##### Fragment do przeczytania #####

Superpuchar Włoch 2014: JUVENTUS 2-2 (k.5-6) Napoli

Przedmeczowe przewidywania, gorące pomeczowe dyskusje, wasze oceny gry Juve i poszczególnych zawodników.
Zablokowany
Maly

Juventino
Juventino
Awatar użytkownika
Rejestracja: 08 października 2002
Posty: 7314
Rejestracja: 08 października 2002

Nieprzeczytany post 22 grudnia 2014, 22:21

zahor pisze:Nie wiem kto jest większym frajerem - czy gracze Juventusu, czy Araby które za taką porcję szajsu zapłaciły grube miliony?
przesadzasz ;] 2-2, 18 karnych, mecz w naprawdę dobrym tempie i z wieloma akcjami po których mogły paść kolejne gole... czego chcieć więcej?

Chiellini nie zawalił (sam) pierwszego gola tylko to była seria błędów - najpierw zagranie piętą na kontrę w wykonaniu Vidala(?) a później Lichy... akcja szła jego stroną a gdzie on był? to już dwóch, następnie Pereyra mógł zagrać na żółtą ale tego nie zrobił i ostatecznie wszystko spada na Chielliniego, któremu napastnik wbiegał za plecy, czyli bardzo niewygodnie...

jeśli natomiast przy drugim golu obwiniasz Kielona to tylko pokazujesz swoją niechęć do niego bo chłop zrobił co mógł, żeby gol nie padł - bardzo dobrze krył swojego zawodnika i odpuścił go dopiero gdy dwóch kryjących Iglę dało d... niestety nie zdążył już zablokować strzału ale... Tevez czy Morata też nie zdążyli ale jakoś ich nie obwiniasz ;]

karny w jego wykonaniu to inna kwestia ale akurat po nim nie oczekiwałem lepszego strzału (po Tevezie i Pereyrze tak)

##### Wybrane dane #####

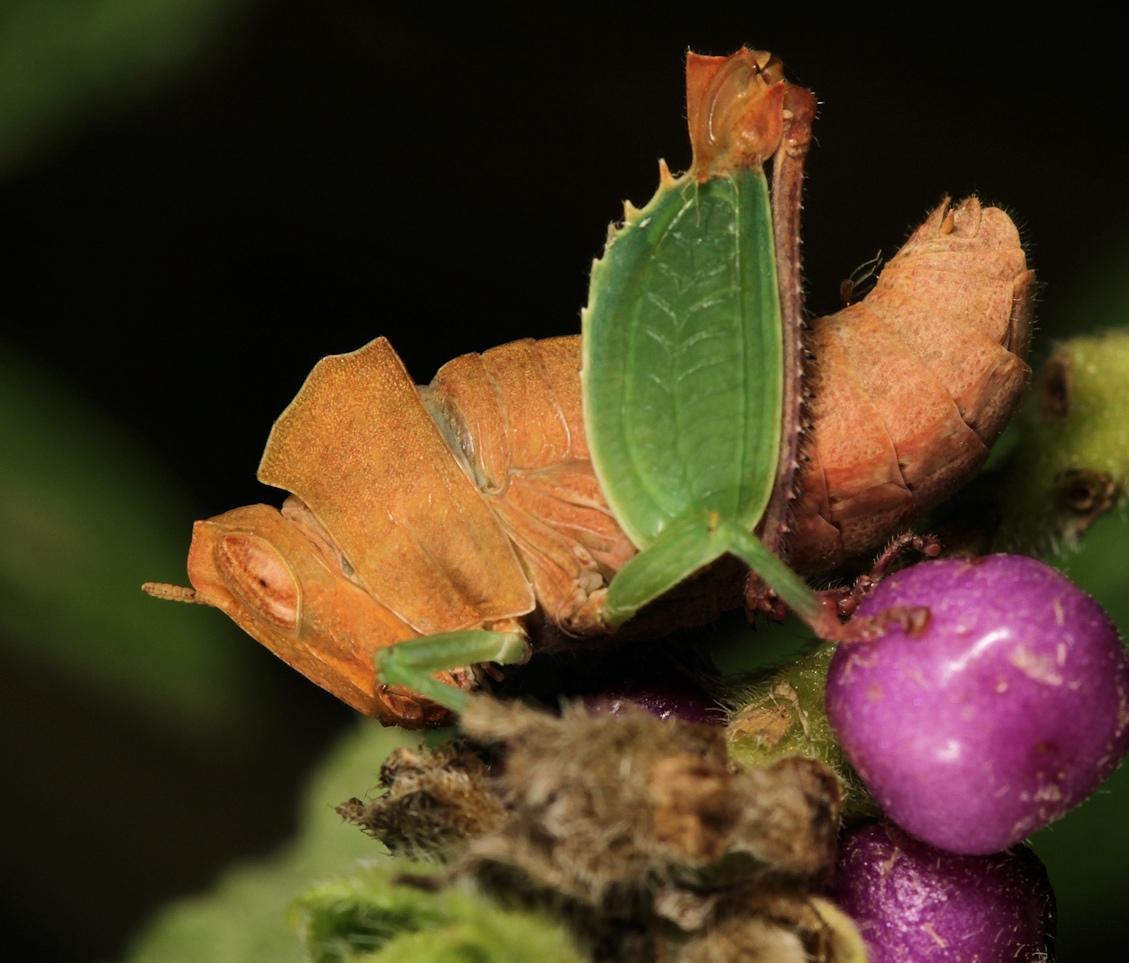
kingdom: Animalia
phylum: Arthropoda
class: Insecta
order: Orthoptera
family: Thericleidae
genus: Schulthessiella
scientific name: Schulthessiella minuta
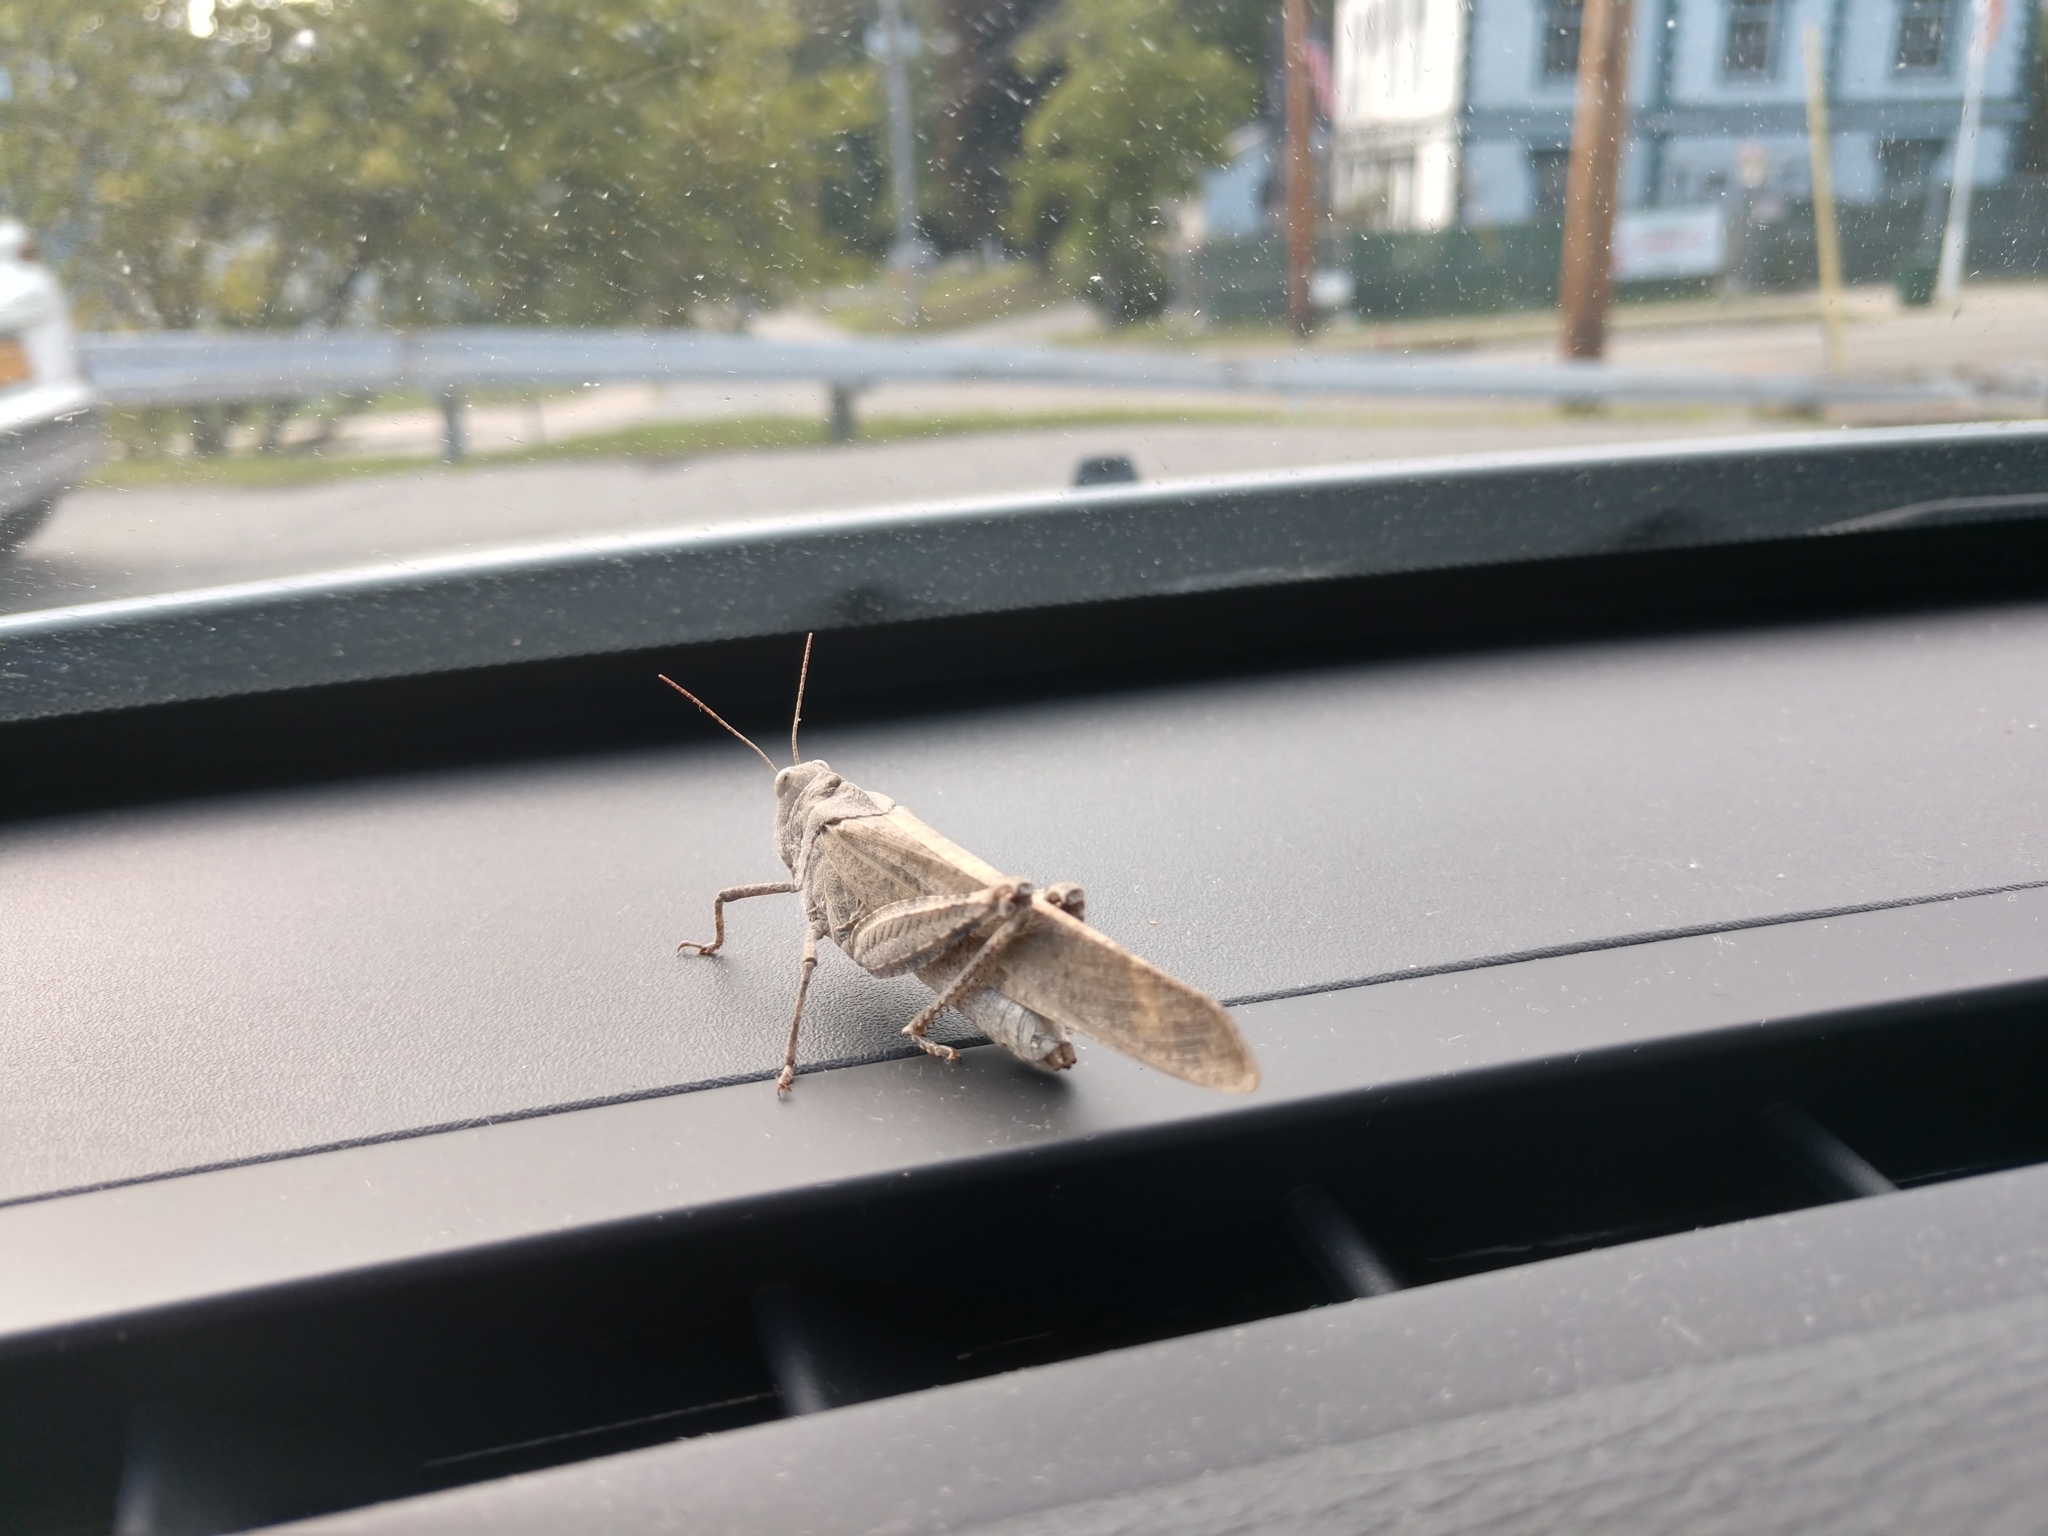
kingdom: Animalia
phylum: Arthropoda
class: Insecta
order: Orthoptera
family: Acrididae
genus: Dissosteira
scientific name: Dissosteira carolina
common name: Carolina grasshopper
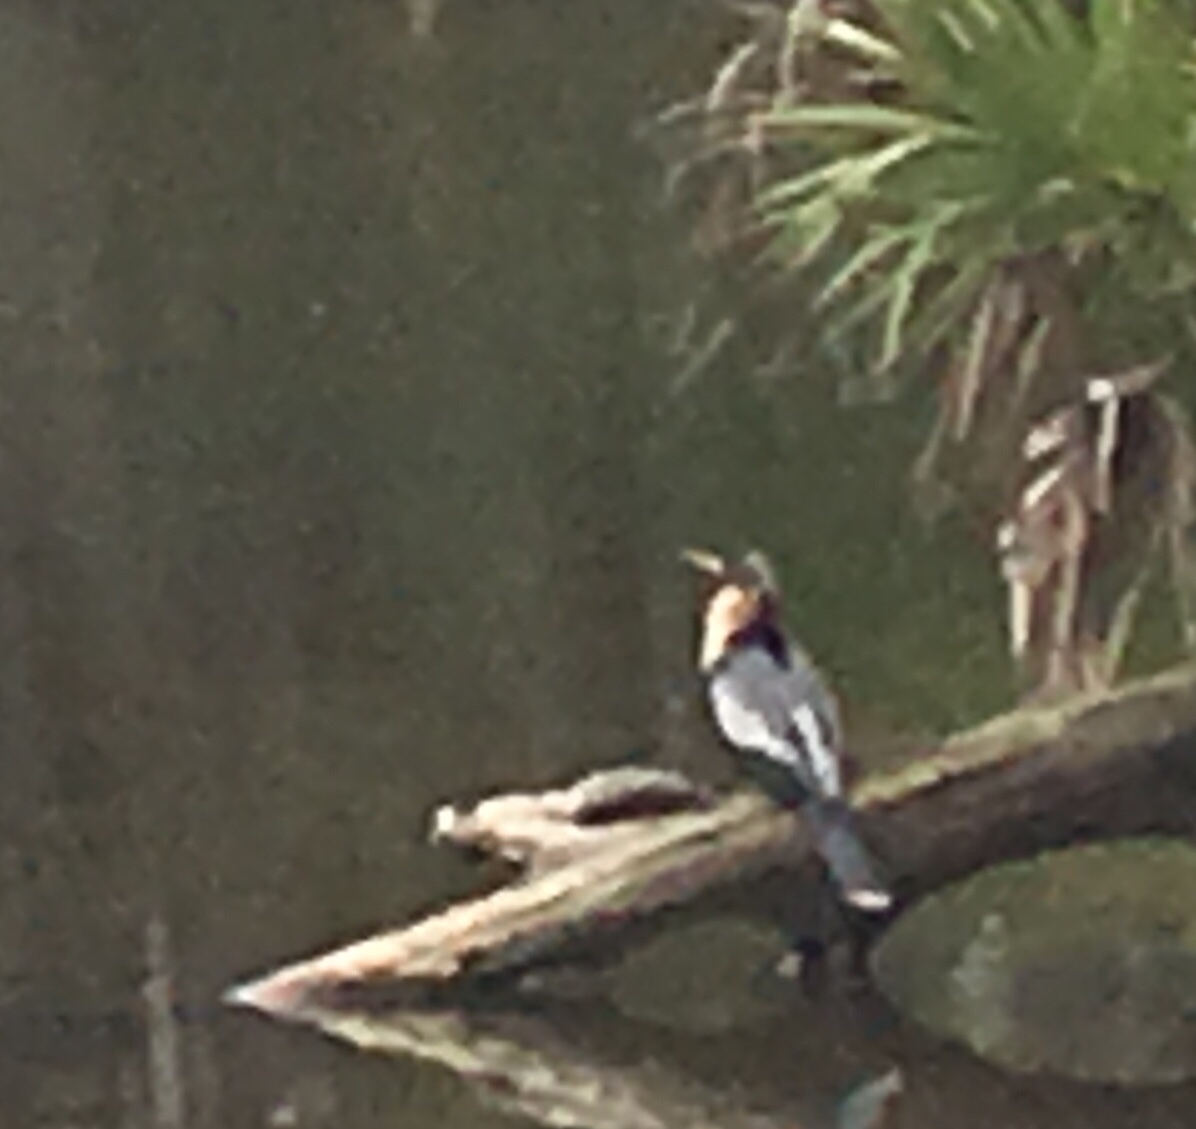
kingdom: Animalia
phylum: Chordata
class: Aves
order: Suliformes
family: Anhingidae
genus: Anhinga
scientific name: Anhinga anhinga
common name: Anhinga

#####

◆ **Zadanie**
Czy potrafisz pociągnąć dalej fragment o Superpucharze Włoch 2014, zaczynając tuż po jego ostatnim zdaniu? Rekordy nie będą tu do niczego potrzebne.

◆ **Odpowiedź**
mecz pokazał wg mnie jedno - jak zostawimy rywalowi miejsce na jego grę to tak jakbyśmy wywiesili białą flagę... dziś mieliśmy szczęście, że Buffon uratował ze 2 razy i ze 2 razy brakowało Napoli wykończenia/szczęścia ale z BVB może nie być już tak różowo... szczególnie jeśli nie będzie ich zadowalał remis i po strzeleniu gola nie cofnął się na własne pole karne ;] Napoli dużymi momentami grało tak jak się gra w Europie, czyli szybko i kombinacyjnie a my kompletnie sobie z tym nie radziliśmy, myślałem podobnie jak Allegri że to wina Pirlo który nie nadąża za rywalami ale druga połowa dogrywki pokazała, że jednak chyba nie tu tkwił problem

obiektywnie więc patrząc, nie zasłużyliśmy na wygraną bo 2 razy obejmowaliśmy prowadzenie i dwa razy cofaliśmy się później we własne pole karne i czekaliśmy na gola przeciwników, czyli tak na prawdę raczej nie chcieliśmy wygrać tego meczu a jeśli już to za mało chcieliśmy... karne też strzelaliśmy gorzej od rywali i nawet 3 świetne interwencje Buffona nie pomogły nam odnieść zwycięstwa... ;]

ps. Pereyra zdecydowanie potrzebuje gola, szkoda że mu Tevez nie podał w 90 minucie bo to by go mogło odblokować, widać, że jak dochodzi do strzału go chłop nie radzi sobie z presją, do 20go metra jest w ofensywie najlepszy z naszych pomocników


Kto ma rację dzień wcześniej od innych, ten przez dobę uchodzi za idiotę.

magica Juve vinci

A nie mówiłem?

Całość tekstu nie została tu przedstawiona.